(Stored records)

--------------------------------

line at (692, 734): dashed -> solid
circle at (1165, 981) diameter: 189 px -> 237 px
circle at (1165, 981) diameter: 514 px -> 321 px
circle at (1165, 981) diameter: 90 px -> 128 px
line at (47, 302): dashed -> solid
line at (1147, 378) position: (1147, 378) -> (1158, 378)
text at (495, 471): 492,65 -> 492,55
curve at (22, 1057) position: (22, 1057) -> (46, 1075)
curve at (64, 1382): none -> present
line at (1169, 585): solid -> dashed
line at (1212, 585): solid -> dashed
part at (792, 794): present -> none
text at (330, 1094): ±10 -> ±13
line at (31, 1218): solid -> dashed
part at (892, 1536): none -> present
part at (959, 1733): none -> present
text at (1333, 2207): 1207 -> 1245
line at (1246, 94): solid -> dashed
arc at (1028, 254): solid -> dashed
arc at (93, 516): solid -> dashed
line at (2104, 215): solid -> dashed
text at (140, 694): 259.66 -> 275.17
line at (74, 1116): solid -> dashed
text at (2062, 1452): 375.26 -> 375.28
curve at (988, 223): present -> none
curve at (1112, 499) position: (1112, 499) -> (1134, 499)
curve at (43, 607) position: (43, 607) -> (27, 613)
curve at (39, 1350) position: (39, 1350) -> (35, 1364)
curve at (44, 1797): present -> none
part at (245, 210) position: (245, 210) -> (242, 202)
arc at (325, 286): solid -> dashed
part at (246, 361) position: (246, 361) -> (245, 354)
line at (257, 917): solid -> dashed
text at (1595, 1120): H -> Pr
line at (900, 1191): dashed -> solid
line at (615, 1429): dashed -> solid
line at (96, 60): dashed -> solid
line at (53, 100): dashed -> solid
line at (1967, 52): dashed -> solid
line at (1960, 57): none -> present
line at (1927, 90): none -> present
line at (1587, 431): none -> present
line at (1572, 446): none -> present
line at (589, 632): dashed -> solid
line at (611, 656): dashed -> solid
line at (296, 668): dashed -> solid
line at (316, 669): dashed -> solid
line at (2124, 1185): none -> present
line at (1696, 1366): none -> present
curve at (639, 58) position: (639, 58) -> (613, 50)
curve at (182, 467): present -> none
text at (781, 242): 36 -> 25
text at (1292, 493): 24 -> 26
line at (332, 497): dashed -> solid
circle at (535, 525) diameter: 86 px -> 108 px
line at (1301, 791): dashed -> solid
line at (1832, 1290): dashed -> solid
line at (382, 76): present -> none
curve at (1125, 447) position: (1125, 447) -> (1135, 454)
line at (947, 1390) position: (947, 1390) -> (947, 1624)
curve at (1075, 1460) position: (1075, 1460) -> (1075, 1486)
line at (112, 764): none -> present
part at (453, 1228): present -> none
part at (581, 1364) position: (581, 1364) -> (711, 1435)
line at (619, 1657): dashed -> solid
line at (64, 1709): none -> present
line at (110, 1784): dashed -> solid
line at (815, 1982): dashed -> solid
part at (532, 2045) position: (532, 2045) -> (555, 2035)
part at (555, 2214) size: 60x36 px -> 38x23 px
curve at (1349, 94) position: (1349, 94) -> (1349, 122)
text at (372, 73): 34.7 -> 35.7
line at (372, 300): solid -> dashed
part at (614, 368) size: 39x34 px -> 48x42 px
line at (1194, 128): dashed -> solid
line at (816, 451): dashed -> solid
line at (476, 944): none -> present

--------------------------------

▶ Exercise
Copy all the data above word for word, line by line.

▶ The output
line at (692, 734): dashed -> solid
circle at (1165, 981) diameter: 189 px -> 237 px
circle at (1165, 981) diameter: 514 px -> 321 px
circle at (1165, 981) diameter: 90 px -> 128 px
line at (47, 302): dashed -> solid
line at (1147, 378) position: (1147, 378) -> (1158, 378)
text at (495, 471): 492,65 -> 492,55
curve at (22, 1057) position: (22, 1057) -> (46, 1075)
curve at (64, 1382): none -> present
line at (1169, 585): solid -> dashed
line at (1212, 585): solid -> dashed
part at (792, 794): present -> none
text at (330, 1094): ±10 -> ±13
line at (31, 1218): solid -> dashed
part at (892, 1536): none -> present
part at (959, 1733): none -> present
text at (1333, 2207): 1207 -> 1245
line at (1246, 94): solid -> dashed
arc at (1028, 254): solid -> dashed
arc at (93, 516): solid -> dashed
line at (2104, 215): solid -> dashed
text at (140, 694): 259.66 -> 275.17
line at (74, 1116): solid -> dashed
text at (2062, 1452): 375.26 -> 375.28
curve at (988, 223): present -> none
curve at (1112, 499) position: (1112, 499) -> (1134, 499)
curve at (43, 607) position: (43, 607) -> (27, 613)
curve at (39, 1350) position: (39, 1350) -> (35, 1364)
curve at (44, 1797): present -> none
part at (245, 210) position: (245, 210) -> (242, 202)
arc at (325, 286): solid -> dashed
part at (246, 361) position: (246, 361) -> (245, 354)
line at (257, 917): solid -> dashed
text at (1595, 1120): H -> Pr
line at (900, 1191): dashed -> solid
line at (615, 1429): dashed -> solid
line at (96, 60): dashed -> solid
line at (53, 100): dashed -> solid
line at (1967, 52): dashed -> solid
line at (1960, 57): none -> present
line at (1927, 90): none -> present
line at (1587, 431): none -> present
line at (1572, 446): none -> present
line at (589, 632): dashed -> solid
line at (611, 656): dashed -> solid
line at (296, 668): dashed -> solid
line at (316, 669): dashed -> solid
line at (2124, 1185): none -> present
line at (1696, 1366): none -> present
curve at (639, 58) position: (639, 58) -> (613, 50)
curve at (182, 467): present -> none
text at (781, 242): 36 -> 25
text at (1292, 493): 24 -> 26
line at (332, 497): dashed -> solid
circle at (535, 525) diameter: 86 px -> 108 px
line at (1301, 791): dashed -> solid
line at (1832, 1290): dashed -> solid
line at (382, 76): present -> none
curve at (1125, 447) position: (1125, 447) -> (1135, 454)
line at (947, 1390) position: (947, 1390) -> (947, 1624)
curve at (1075, 1460) position: (1075, 1460) -> (1075, 1486)
line at (112, 764): none -> present
part at (453, 1228): present -> none
part at (581, 1364) position: (581, 1364) -> (711, 1435)
line at (619, 1657): dashed -> solid
line at (64, 1709): none -> present
line at (110, 1784): dashed -> solid
line at (815, 1982): dashed -> solid
part at (532, 2045) position: (532, 2045) -> (555, 2035)
part at (555, 2214) size: 60x36 px -> 38x23 px
curve at (1349, 94) position: (1349, 94) -> (1349, 122)
text at (372, 73): 34.7 -> 35.7
line at (372, 300): solid -> dashed
part at (614, 368) size: 39x34 px -> 48x42 px
line at (1194, 128): dashed -> solid
line at (816, 451): dashed -> solid
line at (476, 944): none -> present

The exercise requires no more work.